The first date was a typical date for the era. Don had just gotten a car, what Marge remembers as a 1948 Chevy, and he came and picked her up and they "just drove around." Marge remembers the date, June 29, as she and Don always celebrated that day for the rest of their married lives.
"We were married in 1951 at the Methodist Church in Newcomerstown," Marge said. Don was in the Army and was going to be home so they got married on Dec. 8 and had 63 years together before Don passed away.
And for every one of those 63 years, Don got Marge a Valentine’s Day card, usually along with flowers or chocolates.
She still has them.
"I like them all, I don’t have favorites," Marge said. "They’re all just great and all bring back memories."
What she remembers is that Don was a romantic, at heart.
"He wrote journals and I still have them all," she said. "What was remarkable to me was that they were always positive. I’ve been rereading them and he never wrote an unkind word about anyone."
Which is an attribute that people can also say about Marge, although she says she may not be quite as good at that as Don was.

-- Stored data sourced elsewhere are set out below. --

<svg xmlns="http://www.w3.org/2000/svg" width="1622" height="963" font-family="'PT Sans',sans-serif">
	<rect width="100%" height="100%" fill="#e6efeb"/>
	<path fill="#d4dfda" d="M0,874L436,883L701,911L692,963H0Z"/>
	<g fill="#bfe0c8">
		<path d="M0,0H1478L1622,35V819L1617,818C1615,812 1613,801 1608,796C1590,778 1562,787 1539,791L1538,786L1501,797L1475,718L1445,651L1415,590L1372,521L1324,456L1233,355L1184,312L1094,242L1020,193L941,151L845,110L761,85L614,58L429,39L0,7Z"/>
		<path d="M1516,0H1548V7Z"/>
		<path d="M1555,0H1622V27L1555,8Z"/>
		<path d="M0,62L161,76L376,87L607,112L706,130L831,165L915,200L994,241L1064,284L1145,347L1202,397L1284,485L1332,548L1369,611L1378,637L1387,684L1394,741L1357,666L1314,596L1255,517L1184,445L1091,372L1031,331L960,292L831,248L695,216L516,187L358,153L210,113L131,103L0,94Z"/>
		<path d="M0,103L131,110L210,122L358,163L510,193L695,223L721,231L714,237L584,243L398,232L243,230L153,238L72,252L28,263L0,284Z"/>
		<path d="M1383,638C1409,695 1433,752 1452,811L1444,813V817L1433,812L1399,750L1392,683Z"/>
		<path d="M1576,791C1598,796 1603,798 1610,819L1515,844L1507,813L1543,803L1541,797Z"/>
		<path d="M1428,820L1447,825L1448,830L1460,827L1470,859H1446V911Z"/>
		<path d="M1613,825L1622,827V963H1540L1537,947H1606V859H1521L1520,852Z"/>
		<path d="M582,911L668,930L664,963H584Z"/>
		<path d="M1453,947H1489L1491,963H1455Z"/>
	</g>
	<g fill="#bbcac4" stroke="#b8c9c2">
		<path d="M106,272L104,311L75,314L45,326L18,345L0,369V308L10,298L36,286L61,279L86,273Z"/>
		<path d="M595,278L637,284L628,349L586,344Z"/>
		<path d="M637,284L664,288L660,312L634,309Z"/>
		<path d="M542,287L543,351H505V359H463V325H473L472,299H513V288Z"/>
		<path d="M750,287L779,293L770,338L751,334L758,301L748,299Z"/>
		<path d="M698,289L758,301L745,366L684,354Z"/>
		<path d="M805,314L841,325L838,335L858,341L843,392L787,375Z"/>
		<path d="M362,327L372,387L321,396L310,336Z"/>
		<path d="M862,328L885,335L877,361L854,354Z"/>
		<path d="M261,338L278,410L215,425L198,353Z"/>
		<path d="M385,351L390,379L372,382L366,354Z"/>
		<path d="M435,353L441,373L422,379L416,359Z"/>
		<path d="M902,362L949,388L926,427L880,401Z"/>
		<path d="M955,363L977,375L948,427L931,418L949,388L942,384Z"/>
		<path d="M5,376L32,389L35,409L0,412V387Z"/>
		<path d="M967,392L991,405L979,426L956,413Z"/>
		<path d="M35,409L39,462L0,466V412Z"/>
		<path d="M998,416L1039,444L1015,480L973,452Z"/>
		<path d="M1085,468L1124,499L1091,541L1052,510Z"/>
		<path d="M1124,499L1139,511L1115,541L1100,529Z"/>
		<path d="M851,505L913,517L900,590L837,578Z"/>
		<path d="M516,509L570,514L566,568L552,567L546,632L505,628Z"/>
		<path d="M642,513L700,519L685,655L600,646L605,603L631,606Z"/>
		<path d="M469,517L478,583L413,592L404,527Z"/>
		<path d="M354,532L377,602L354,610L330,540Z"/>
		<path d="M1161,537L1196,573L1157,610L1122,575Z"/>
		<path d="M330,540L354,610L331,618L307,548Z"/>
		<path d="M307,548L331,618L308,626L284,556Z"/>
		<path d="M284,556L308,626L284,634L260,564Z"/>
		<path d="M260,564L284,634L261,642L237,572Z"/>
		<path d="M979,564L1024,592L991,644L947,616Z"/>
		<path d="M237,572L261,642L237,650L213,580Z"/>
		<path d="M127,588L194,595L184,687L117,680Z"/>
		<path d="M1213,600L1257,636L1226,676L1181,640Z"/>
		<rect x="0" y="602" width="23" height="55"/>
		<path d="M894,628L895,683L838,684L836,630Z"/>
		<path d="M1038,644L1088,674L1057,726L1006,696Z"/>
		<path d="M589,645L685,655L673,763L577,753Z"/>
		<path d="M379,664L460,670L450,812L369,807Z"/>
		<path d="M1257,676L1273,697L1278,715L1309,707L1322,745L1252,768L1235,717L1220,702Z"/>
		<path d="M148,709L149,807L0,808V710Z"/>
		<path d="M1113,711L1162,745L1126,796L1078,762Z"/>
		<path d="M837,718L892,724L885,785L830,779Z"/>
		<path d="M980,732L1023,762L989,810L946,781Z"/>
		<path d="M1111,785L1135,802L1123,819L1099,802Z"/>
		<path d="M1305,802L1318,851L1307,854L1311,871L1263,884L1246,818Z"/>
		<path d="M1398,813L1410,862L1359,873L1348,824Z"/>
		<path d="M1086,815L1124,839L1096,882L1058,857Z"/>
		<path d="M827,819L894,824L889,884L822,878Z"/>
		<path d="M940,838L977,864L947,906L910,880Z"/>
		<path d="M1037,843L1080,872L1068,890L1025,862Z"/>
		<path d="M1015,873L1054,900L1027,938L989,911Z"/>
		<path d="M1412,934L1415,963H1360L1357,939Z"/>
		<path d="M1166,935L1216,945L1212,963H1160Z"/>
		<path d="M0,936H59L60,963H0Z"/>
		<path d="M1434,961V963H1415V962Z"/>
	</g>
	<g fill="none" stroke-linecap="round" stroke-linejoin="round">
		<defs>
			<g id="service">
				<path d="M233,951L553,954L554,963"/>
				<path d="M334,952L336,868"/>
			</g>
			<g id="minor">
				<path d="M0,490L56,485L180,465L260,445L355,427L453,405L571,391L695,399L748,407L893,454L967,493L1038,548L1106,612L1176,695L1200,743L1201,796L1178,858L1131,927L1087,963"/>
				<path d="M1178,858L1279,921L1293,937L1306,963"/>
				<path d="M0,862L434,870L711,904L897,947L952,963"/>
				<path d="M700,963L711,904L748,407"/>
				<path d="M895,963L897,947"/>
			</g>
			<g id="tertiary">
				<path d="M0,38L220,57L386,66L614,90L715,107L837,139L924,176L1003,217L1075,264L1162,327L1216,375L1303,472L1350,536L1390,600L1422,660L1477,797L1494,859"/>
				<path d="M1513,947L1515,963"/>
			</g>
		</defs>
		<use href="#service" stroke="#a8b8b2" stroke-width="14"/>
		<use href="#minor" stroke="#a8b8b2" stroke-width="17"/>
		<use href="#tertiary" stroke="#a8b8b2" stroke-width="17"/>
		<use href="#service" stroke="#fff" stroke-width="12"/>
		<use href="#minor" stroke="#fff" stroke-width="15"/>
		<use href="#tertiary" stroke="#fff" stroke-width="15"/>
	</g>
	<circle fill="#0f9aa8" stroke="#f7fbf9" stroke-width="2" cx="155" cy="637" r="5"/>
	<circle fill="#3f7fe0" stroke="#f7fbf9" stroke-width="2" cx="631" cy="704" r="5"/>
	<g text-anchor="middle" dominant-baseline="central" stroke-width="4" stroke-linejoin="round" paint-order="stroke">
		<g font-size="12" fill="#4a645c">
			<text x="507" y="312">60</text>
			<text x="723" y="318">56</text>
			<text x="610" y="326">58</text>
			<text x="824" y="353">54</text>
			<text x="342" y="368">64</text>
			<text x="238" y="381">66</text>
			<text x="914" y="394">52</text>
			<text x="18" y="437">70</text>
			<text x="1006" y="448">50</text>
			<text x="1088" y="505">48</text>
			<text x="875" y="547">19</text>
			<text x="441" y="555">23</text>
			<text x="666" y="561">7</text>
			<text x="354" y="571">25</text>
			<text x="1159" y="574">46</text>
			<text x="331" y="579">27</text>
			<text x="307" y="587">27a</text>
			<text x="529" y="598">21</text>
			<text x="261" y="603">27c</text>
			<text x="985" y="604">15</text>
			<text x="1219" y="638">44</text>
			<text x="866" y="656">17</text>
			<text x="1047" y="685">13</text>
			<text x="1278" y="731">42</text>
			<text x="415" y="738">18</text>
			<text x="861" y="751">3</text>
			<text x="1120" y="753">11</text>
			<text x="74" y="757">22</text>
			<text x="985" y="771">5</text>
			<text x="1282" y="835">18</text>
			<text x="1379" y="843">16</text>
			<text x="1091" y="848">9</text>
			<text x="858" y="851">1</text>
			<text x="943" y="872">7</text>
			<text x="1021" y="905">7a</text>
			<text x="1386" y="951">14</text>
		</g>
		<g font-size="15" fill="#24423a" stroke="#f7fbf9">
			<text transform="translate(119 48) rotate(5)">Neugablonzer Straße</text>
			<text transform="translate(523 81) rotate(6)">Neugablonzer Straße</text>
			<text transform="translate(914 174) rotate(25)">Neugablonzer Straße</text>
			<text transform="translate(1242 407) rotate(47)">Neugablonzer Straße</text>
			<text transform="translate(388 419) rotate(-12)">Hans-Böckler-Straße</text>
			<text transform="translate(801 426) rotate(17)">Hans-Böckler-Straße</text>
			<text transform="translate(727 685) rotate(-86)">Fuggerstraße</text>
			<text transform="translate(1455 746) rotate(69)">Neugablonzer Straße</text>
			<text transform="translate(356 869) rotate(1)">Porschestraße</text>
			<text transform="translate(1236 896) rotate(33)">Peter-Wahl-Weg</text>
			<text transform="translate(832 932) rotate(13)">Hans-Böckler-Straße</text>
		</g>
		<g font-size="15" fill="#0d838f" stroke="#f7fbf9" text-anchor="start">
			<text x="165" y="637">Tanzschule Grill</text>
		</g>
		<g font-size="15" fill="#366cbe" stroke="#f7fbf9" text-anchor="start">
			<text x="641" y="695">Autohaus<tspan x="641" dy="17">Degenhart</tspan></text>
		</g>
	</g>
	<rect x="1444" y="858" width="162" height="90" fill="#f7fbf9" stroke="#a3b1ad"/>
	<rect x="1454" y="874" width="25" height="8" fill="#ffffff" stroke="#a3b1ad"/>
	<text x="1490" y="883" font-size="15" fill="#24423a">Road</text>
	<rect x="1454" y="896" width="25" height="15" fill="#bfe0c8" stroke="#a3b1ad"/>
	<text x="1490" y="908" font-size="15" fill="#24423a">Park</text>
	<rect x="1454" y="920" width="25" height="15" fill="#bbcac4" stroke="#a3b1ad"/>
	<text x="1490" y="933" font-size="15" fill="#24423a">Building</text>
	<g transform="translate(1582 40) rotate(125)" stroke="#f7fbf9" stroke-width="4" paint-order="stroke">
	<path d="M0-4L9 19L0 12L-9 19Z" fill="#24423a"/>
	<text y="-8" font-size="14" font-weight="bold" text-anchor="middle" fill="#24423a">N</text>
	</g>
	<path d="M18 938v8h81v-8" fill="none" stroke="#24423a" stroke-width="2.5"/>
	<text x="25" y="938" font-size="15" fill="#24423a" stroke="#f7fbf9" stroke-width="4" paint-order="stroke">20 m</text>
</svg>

Asked about advice for newlyweds, Marge said, "We always talked over everything. We always discussed big purchases and always backed each other up when it came to discipline issues with our children. I knew he would always be there for me and he knew I would always be there for him."
Marge and Don have two sons, Chris (and Susie) Hart from the Newcomerstown area, and Kevin (and Sally) Hart from Maine. They have three grandchildren, Adam, Brad and Alex.
After they were married in 1951, Don ended up going to Korea for a year and Marge lived with her parents in the Guernsey area. After the service, Don and Marge moved to Cleveland where he worked at a brickyard. When he didn’t like that work, he took a job at a Ford plant in Cleveland and then they moved to Cambridge where he worked at Cambridge Machine & Supply, doing welding that he had learned in the service. Three years later, they moved to Guernsey to her grandparents’ home and then to a house that Don built himself, laying the brick and doing some of the woodwork.
And in that house are more examples of the romance they had. There’s a wall of pictures of them, their family and friends. There’s a wood picture frame with pictures of Don and his seven brothers, all in their military uniforms.
But the most prominent picture on the wall?
The picture showing Don and Marge on their wedding day, showing the love that lasted decades, "until death do us part."